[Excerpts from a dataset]
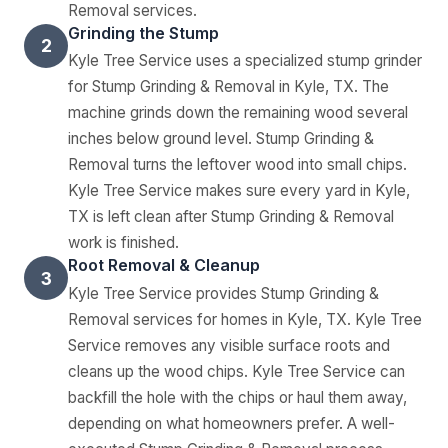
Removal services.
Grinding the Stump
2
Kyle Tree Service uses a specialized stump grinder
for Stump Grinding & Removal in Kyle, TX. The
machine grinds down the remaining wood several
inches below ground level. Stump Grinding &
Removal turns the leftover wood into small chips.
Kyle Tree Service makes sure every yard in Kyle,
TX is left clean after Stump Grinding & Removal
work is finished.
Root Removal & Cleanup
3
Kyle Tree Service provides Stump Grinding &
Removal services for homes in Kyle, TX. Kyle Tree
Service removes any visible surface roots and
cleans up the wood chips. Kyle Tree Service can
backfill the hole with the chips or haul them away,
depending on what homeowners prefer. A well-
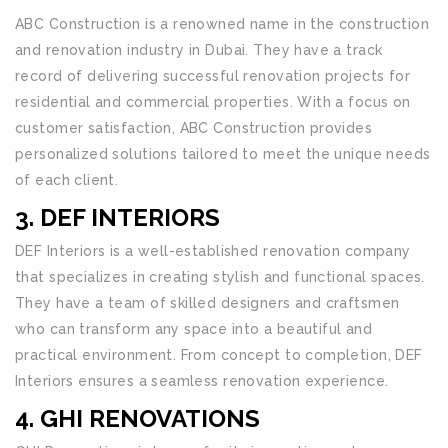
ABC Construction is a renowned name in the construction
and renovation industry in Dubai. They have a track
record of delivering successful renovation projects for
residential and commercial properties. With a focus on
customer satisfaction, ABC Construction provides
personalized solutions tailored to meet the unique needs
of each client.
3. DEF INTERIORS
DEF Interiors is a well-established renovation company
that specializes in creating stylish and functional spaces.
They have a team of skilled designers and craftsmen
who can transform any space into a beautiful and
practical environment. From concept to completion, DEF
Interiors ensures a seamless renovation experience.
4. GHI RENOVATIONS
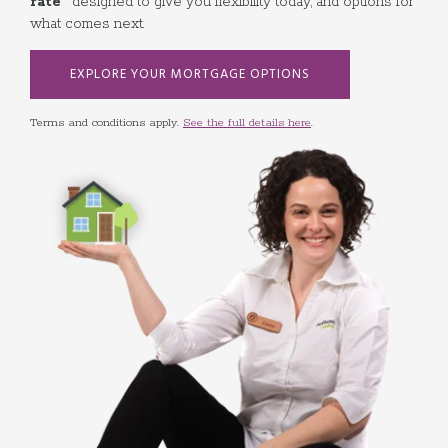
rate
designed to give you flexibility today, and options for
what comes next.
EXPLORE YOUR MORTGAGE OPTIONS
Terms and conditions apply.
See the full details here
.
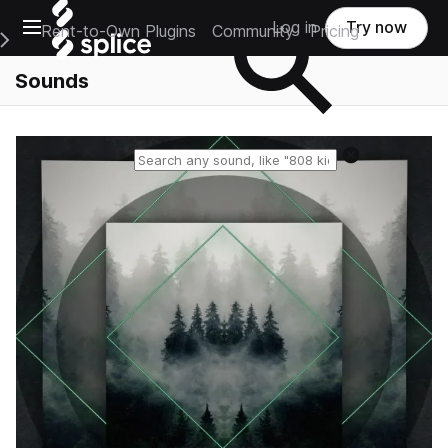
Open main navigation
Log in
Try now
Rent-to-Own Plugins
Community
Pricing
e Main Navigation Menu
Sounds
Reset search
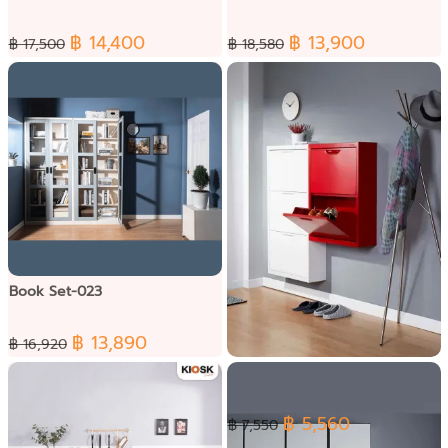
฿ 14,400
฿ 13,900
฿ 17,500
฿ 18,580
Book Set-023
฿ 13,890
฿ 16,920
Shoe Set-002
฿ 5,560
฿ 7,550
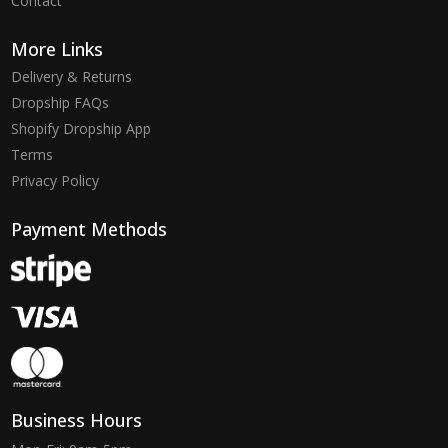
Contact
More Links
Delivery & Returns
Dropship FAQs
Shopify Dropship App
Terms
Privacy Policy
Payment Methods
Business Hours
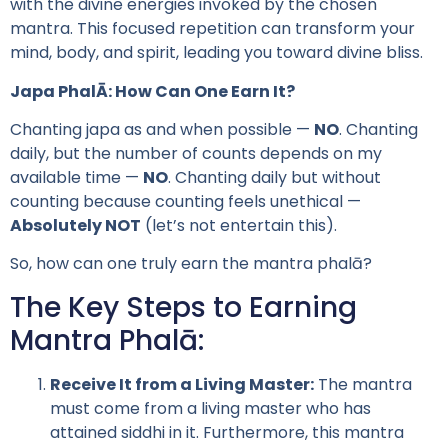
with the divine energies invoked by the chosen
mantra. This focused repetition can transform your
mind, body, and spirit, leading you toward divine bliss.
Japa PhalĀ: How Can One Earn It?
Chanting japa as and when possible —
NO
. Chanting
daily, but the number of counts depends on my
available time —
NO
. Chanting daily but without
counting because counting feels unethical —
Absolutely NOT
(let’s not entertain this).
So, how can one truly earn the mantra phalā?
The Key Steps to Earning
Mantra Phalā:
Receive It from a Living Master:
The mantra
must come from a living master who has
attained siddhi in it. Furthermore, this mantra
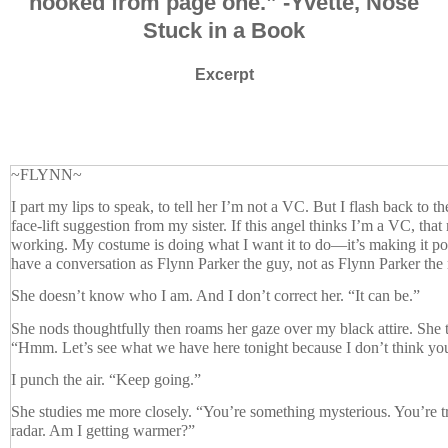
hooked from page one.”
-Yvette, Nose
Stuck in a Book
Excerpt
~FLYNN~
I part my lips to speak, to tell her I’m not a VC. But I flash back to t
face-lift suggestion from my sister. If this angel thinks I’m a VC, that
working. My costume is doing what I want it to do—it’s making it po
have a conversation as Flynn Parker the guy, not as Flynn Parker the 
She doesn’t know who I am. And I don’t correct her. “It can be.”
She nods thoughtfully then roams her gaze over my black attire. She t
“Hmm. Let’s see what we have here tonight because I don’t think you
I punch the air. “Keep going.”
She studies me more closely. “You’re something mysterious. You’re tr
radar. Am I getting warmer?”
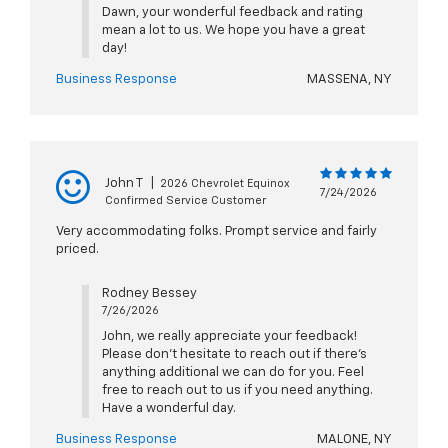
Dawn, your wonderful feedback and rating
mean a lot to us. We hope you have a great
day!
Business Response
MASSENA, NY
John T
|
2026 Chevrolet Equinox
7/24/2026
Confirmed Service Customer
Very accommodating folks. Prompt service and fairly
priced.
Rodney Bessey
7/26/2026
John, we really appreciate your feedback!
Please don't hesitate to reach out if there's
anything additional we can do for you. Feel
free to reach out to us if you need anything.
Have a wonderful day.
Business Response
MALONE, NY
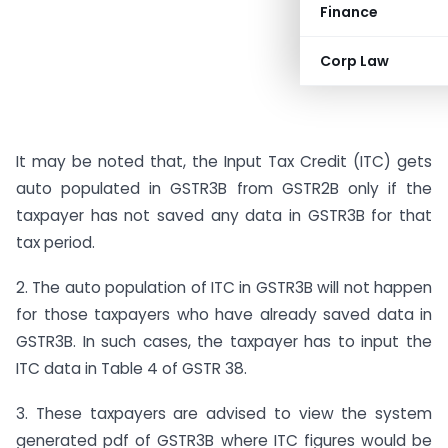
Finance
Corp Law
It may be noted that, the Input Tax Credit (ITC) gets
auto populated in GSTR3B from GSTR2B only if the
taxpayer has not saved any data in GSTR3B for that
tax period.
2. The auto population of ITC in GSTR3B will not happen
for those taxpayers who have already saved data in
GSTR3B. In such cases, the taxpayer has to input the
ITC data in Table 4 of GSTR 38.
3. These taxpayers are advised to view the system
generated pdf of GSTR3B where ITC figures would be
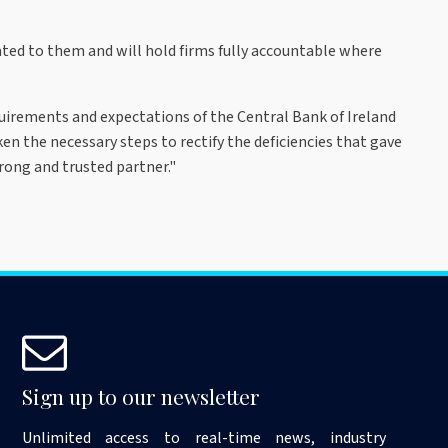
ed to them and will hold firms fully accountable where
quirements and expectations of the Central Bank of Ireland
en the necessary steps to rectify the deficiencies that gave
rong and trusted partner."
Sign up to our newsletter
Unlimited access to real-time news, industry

...

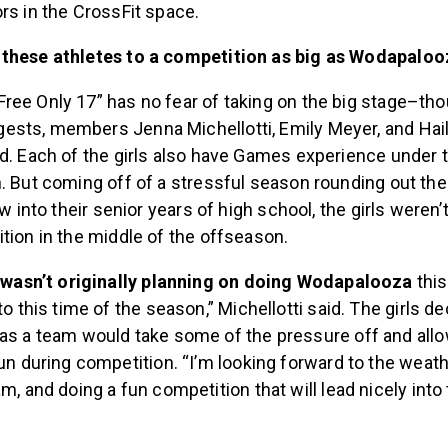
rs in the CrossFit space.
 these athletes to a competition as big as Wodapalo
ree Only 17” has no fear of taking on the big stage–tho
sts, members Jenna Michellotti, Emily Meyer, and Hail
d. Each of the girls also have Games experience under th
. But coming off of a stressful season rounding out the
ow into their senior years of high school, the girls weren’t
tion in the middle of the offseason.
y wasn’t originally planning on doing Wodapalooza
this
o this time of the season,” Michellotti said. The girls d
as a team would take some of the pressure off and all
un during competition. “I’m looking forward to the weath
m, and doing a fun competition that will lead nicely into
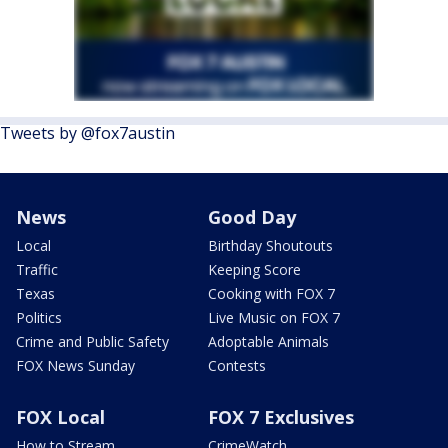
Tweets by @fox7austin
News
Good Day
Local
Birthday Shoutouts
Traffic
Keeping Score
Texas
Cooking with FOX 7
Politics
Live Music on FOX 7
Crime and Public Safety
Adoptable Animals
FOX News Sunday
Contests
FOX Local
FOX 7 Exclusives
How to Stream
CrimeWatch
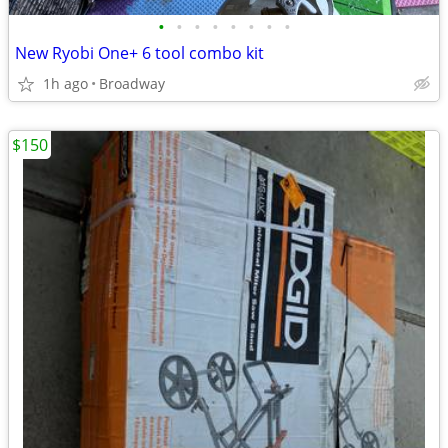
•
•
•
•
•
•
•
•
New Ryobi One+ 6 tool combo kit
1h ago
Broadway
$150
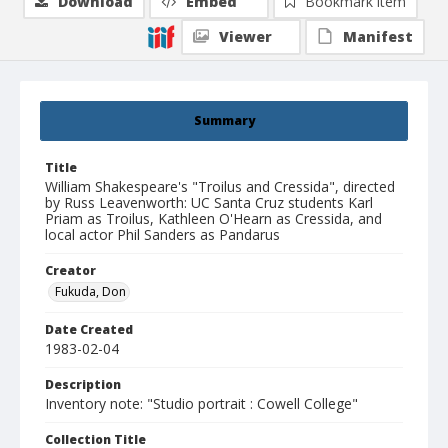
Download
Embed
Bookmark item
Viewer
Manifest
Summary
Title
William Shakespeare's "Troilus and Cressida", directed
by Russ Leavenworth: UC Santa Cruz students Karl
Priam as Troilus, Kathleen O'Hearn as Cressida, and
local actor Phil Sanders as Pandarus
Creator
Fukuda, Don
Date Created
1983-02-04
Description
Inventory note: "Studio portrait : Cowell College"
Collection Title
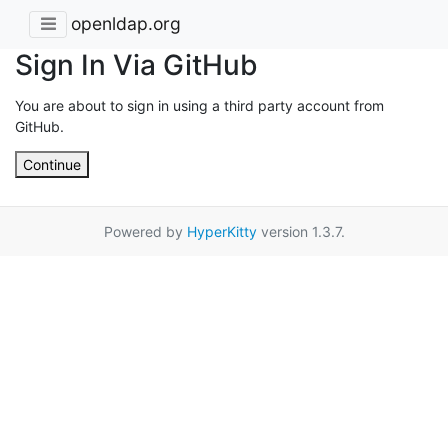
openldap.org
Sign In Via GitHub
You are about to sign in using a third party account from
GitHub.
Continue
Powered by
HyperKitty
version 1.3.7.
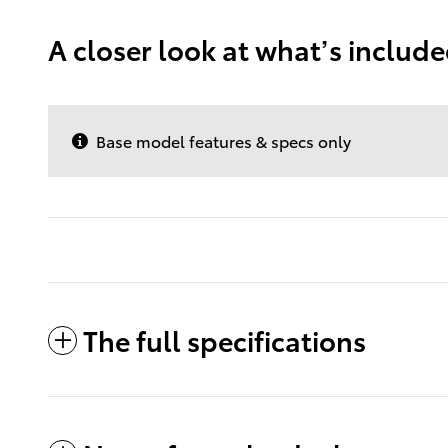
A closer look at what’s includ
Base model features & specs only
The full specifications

--

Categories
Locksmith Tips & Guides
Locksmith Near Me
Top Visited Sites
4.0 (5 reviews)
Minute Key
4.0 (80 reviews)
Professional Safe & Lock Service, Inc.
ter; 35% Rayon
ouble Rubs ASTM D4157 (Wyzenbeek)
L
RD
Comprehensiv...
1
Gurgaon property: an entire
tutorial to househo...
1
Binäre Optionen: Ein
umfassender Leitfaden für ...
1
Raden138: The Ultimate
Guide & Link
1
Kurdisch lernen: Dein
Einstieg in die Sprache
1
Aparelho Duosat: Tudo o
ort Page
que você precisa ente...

**Exercise brief:**
Copy out the stretch from "ABC Construction is" through "Reset search", substituting "artisans" for "craftsmen" and changing nothing else. Leave out the pictures.

**Output for this exercise:**
ABC Construction is a renowned name in the construction
and renovation industry in Dubai. They have a track
record of delivering successful renovation projects for
residential and commercial properties. With a focus on
customer satisfaction, ABC Construction provides
personalized solutions tailored to meet the unique needs
of each client.
3. DEF INTERIORS
DEF Interiors is a well-established renovation company
that specializes in creating stylish and functional spaces.
They have a team of skilled designers and artisans
who can transform any space into a beautiful and
practical environment. From concept to completion, DEF
Interiors ensures a seamless renovation experience.
4. GHI RENOVATIONS
rate
designed to give you flexibility today, and options for
what comes next.
EXPLORE YOUR MORTGAGE OPTIONS
Terms and conditions apply.
See the full details here
.
Open main navigation
Log in
Try now
Rent-to-Own Plugins
Community
Pricing
e Main Navigation Menu
Sounds
Reset search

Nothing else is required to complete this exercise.